Problem -> Take the NCT Life text between "NCT Life is" and "Doyoung, Winwin, Yuta)", inclusive, and write that part out again, changing "variety show" to "reality series".

Provided text ->
- Genre: Variety show
- Starring: NCT
- Country of origin: South Korea
- Original language: Korean

Production
- Production location: South Korea
- Production company: S.M. Culture & Contents

Original release
- Network: Naver TV Cast Oksusu KBS Joy V LIVE
- Release: April 16, 2016 – August 30, 2021

= NCT Life =

NCT Life is a series of Korean variety show featuring South Korean boy band NCT. Currently, it spans eleven different seasons. The title of the show is a portmanteau that combines "NCT Lifestyle" and "City Life".

==Synopsis==
Members of the group show off their daily lives, letting audiences see into NCT's promotional activities while traveling.

==Cast==
- 1st season: Taeil, Hansol, Johnny, Taeyong, Yuta, Doyoung, Ten, Jaehyun, Mark Lee, Jeno, Haechan, Jaemin, Jisung
- 2nd season: Taeyong, Yuta, Kun, Doyoung, Jaehyun, Winwin
- 3rd season: NCT 127
- 4th season: Taeil, Taeyong, Yuta, Doyoung, Ten, Jaehyun, Winwin
- 5th season: NCT Dream (Renjun, Jeno, Chenle, Jisung)
- 6th season: NCT 127 (Johnny, Taeyong, Doyoung, Ten, Jaehyun)
- 7th season: NCT 127 (Taeil, Taeyong, Doyoung, Winwin, Yuta)

Information supplied ->
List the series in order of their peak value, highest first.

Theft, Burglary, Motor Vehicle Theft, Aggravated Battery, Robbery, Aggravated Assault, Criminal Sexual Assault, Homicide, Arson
==
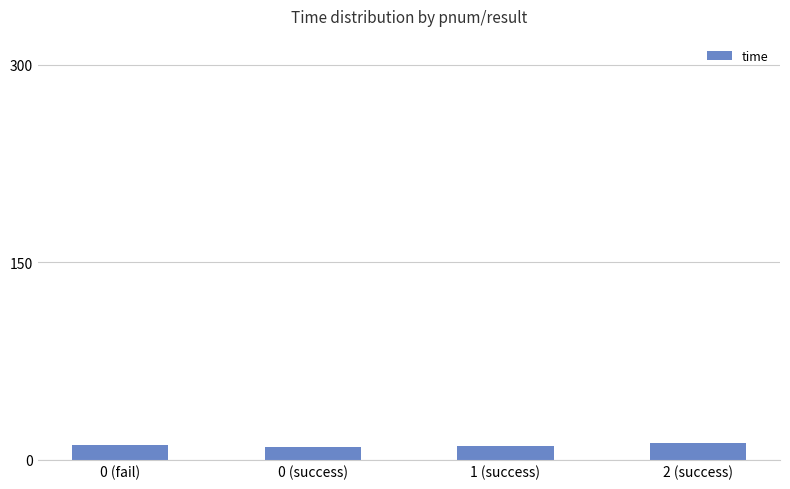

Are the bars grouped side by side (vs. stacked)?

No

Task solution ->
NCT Life is a series of Korean reality series featuring South Korean boy band NCT. Currently, it spans eleven different seasons. The title of the show is a portmanteau that combines "NCT Lifestyle" and "City Life".

==Synopsis==
Members of the group show off their daily lives, letting audiences see into NCT's promotional activities while traveling.

==Cast==
- 1st season: Taeil, Hansol, Johnny, Taeyong, Yuta, Doyoung, Ten, Jaehyun, Mark Lee, Jeno, Haechan, Jaemin, Jisung
- 2nd season: Taeyong, Yuta, Kun, Doyoung, Jaehyun, Winwin
- 3rd season: NCT 127
- 4th season: Taeil, Taeyong, Yuta, Doyoung, Ten, Jaehyun, Winwin
- 5th season: NCT Dream (Renjun, Jeno, Chenle, Jisung)
- 6th season: NCT 127 (Johnny, Taeyong, Doyoung, Ten, Jaehyun)
- 7th season: NCT 127 (Taeil, Taeyong, Doyoung, Winwin, Yuta)